NEIL: Come on, guys. Like, the sooner we start, like, the sooner we finish.
RICK: Hah! They said that about...eh...uh...Something that took a long time to finish.

VYVYAN: I hate these places. They're so depressing. You know, Michael, I would rather go to a lecture than a launderette.

MIKE: Come on, Vyvyan, don't exaggerate.

RICK: [Tugging at Mike's sleeve] Hey, I know a joke about that as well. Listen, pay attention to me. "I told you a million times, do not exaggerate!" [Rick laughs; Mike stares at him] Get on with it, Neil.


[Neil stuffs laundry into a washing machine, which spits it back out.]

WASHING MACHINE: No way!
NEIL: Oh, wow! Technofear! It's happening again! All the machinery's ganging up on me! Vyvyan!

VYVYAN: Get out of the way, Neil! Me and machinery have a very special understanding. [He talks to the machine] Now then, don't give me any gip, you bastard.


[All the washing machines in the row slam shut their doors oneby one as Vyv approaches]

VYVYAN: Oh dear. [Sotto to the guys] This calls for a very special blend of psychology and extreme violence. [Loudly] Oh, la-di-da! Look what I found in my laundry bag. All of Felicity Kendall's underwear, that needs a good wash!

[The machine makes a lecherous sound and opens its door.]


VYVYAN: NOW!

[The guys stuff their laundry into the machine, which gags and shakes in protest. The others hold the door shut as Mike reads the operating instructions.]

MIKE: Now, "make sure that the door is firmly closed" -- no, we've done that -- right, "fill the tray with powder" -- Powder! What do they mean, "powder"? Gunpowder, curry powder, cocaine? I mean, what's on their minds?
NEIL: Maybe they mean washing powder, Mike. Um...Oh, look, maybe if we got all the horrid sludgy bits out of the other machines we could get enough.
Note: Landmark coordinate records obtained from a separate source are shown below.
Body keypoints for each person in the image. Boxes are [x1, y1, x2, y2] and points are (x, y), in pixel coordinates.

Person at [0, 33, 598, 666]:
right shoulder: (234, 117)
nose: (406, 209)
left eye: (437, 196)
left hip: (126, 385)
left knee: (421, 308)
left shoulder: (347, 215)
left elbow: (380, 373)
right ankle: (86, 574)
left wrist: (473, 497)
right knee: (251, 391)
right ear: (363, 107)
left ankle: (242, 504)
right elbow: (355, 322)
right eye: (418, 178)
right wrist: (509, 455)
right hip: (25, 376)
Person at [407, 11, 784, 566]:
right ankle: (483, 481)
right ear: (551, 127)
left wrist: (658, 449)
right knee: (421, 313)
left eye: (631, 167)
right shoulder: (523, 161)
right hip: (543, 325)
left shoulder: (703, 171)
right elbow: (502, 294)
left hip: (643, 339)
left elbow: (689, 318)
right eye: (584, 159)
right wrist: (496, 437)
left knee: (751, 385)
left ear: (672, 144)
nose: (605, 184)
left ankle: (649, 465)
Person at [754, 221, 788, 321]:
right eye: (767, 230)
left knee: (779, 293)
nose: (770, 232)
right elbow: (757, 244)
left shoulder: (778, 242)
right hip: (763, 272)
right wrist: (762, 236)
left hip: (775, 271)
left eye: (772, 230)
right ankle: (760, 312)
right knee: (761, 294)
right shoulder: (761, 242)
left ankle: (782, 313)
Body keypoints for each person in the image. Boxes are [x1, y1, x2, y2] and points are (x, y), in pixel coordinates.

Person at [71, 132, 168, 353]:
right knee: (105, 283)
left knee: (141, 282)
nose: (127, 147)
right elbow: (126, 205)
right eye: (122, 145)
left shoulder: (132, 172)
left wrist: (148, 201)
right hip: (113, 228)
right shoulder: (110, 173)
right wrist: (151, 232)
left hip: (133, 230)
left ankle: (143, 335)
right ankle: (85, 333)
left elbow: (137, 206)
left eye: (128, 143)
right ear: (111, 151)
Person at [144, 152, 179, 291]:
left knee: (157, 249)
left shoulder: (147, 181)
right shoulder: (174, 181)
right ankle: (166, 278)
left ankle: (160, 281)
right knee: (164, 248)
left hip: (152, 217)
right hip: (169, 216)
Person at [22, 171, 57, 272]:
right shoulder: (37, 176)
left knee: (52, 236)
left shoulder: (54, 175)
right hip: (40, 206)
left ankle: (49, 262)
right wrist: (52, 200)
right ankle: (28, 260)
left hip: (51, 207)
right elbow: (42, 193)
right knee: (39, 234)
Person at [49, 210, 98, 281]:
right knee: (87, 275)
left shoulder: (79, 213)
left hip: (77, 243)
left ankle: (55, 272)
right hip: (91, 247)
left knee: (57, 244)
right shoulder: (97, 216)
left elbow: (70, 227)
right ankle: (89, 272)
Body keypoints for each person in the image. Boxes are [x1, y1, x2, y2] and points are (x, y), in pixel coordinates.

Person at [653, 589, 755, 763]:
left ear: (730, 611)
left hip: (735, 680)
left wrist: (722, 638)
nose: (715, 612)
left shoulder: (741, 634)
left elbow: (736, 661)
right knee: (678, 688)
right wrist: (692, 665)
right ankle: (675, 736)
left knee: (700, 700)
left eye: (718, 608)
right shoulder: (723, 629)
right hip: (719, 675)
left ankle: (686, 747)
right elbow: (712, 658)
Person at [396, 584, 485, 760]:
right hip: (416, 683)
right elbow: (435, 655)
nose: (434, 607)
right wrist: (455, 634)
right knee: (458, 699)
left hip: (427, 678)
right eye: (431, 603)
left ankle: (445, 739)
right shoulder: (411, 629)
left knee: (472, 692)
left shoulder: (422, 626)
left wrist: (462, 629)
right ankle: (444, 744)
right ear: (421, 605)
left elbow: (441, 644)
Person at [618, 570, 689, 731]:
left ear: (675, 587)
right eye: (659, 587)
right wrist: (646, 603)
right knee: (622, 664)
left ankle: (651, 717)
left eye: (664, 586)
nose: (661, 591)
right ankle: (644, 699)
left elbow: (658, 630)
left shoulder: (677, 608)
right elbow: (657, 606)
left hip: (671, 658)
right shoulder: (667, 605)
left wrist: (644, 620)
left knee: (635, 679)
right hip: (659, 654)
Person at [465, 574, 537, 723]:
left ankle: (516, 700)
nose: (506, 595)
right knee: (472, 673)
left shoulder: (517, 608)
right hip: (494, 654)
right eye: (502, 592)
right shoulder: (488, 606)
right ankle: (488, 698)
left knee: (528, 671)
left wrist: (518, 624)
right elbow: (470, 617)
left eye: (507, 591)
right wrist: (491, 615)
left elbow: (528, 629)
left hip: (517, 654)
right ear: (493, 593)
MIKE: Neil, you carry on...Right, "if you require conditioner..." Well, do we?


[Neil collects some sludgy bits and tastes them. He lookssurprised, and eats some more.]

RICK: No, Mike, that's just for people washing their hair.
MIKE: No, we don't want to go mad. Right, "Insert two 50-pence pieces..."


[All action stops suddenly]

[SCENE: The guys are back sitting dejectedly at the kitchen table.]

NEIL: Come on, guys, I don't think we should let this experience bring us down. I mean, what's so wrong with dirty clothes, anyway?
RICK: Yeah! You know what they say, "dirty pants, clean botty!"


[Close up on Mike, with ***several frames from "The End" of an old Western film*** edited in]

MIKE: "Dirty duvet, dirty mind."
VYVYAN: My knickers are so old, it's only the stubborn understains that are holding them together!

RICK: Yeah, right on! One thing's for sure -- when Lenin led the revolution in Russia, no way did he do it with a spotless bott!

VYVYAN: YEAH! I LOVE MY BOTTOM SPOTTY!

NEIL: Yeah...Yeah...Let's never wash our clothes again!

MIKE: What do you mean, "again"?

NEIL: Yeah, yeah, we could be, like, the dirtiest students in the whole world.

MIKE: Hey, now there's a challenge!
FYI, the episode is called Bambi and you can access the script, and others from the series, at:
http://www.4q.dk/a51/viewpage.php?page_id=7

Posted: Mon Sep 18, 2006 9:42 am
by cat
"Literally" as in "He's literally dead on his feet" he's not, he's tired
"Unbelievable" for something I can easily believe
"All my love" How can you send all your love to everyone you send a letter too. " lots of love" will do me fine thanks!!

"so" used american- style

Posted: Sat Oct 21, 2006 8:36 am
by Milims
Going way back the the "because I said so" debate - I replaced that phrase with because apples are apples and pears are pears and if they were bananas we'd all be confused!!! By which time the kids were so confused that they'd forget their argument and just do it!!!

Posted: Sat Oct 21, 2006 1:08 pm
by Wombat
Thanks CM, yep, that is what I was referring to!